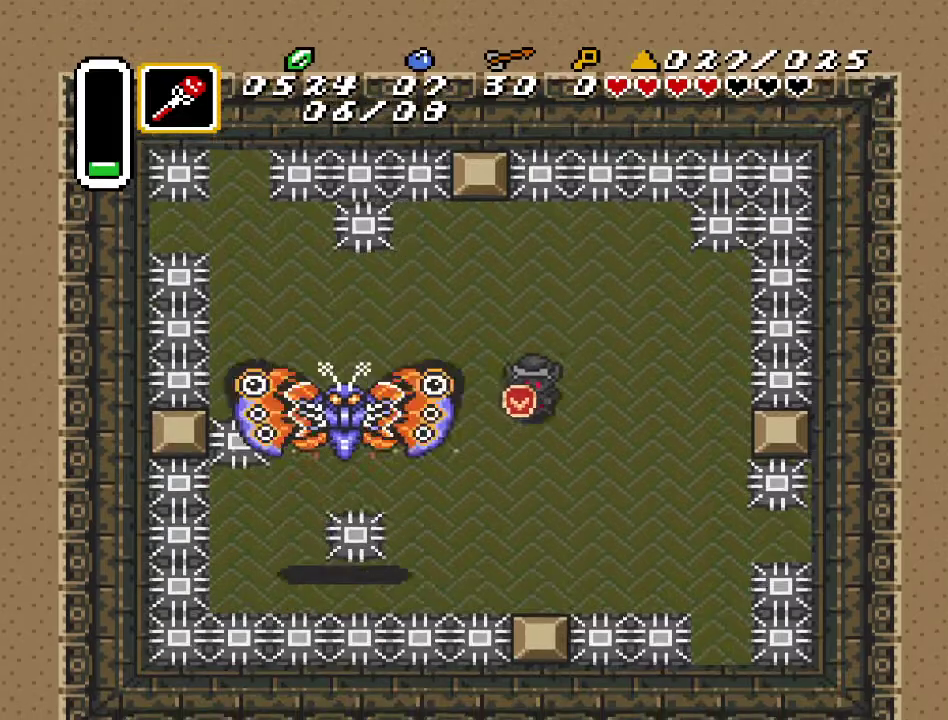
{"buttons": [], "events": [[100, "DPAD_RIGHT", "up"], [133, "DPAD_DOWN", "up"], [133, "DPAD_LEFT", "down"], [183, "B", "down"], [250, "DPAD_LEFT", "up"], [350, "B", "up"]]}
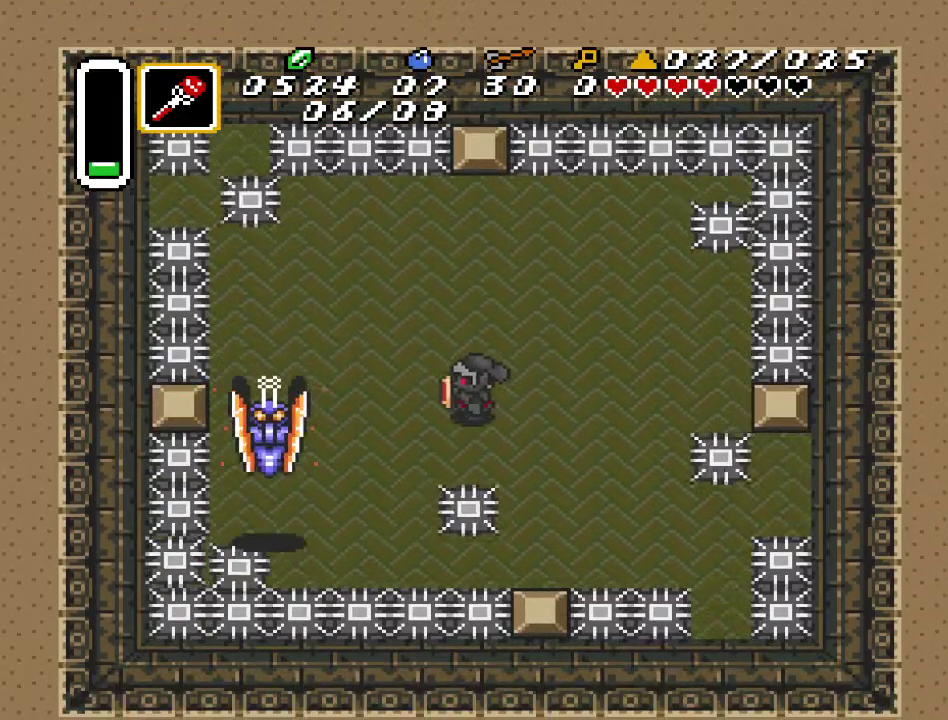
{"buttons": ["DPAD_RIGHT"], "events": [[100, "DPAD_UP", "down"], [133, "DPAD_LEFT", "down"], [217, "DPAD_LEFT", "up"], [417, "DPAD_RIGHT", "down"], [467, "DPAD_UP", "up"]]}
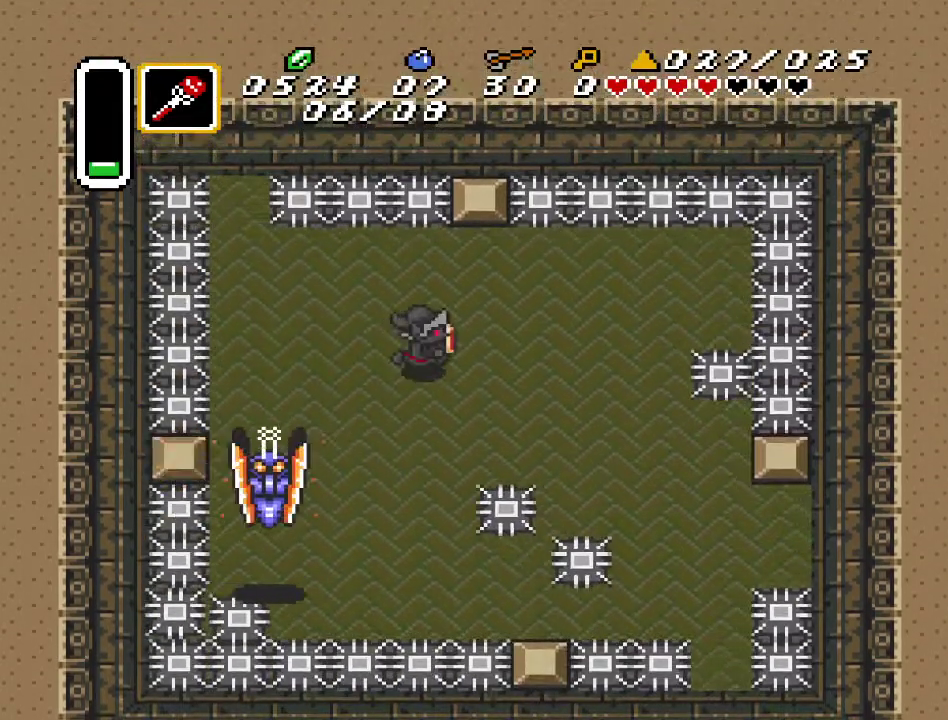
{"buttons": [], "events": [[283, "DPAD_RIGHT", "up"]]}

--

*What the task asks:*
Keep the pictures out of the copy and return the rest of the data above exactly.

*Response:*
{"buttons": [], "events": [[100, "DPAD_RIGHT", "up"], [133, "DPAD_DOWN", "up"], [133, "DPAD_LEFT", "down"], [183, "B", "down"], [250, "DPAD_LEFT", "up"], [350, "B", "up"]]}
{"buttons": ["DPAD_RIGHT"], "events": [[100, "DPAD_UP", "down"], [133, "DPAD_LEFT", "down"], [217, "DPAD_LEFT", "up"], [417, "DPAD_RIGHT", "down"], [467, "DPAD_UP", "up"]]}
{"buttons": [], "events": [[283, "DPAD_RIGHT", "up"]]}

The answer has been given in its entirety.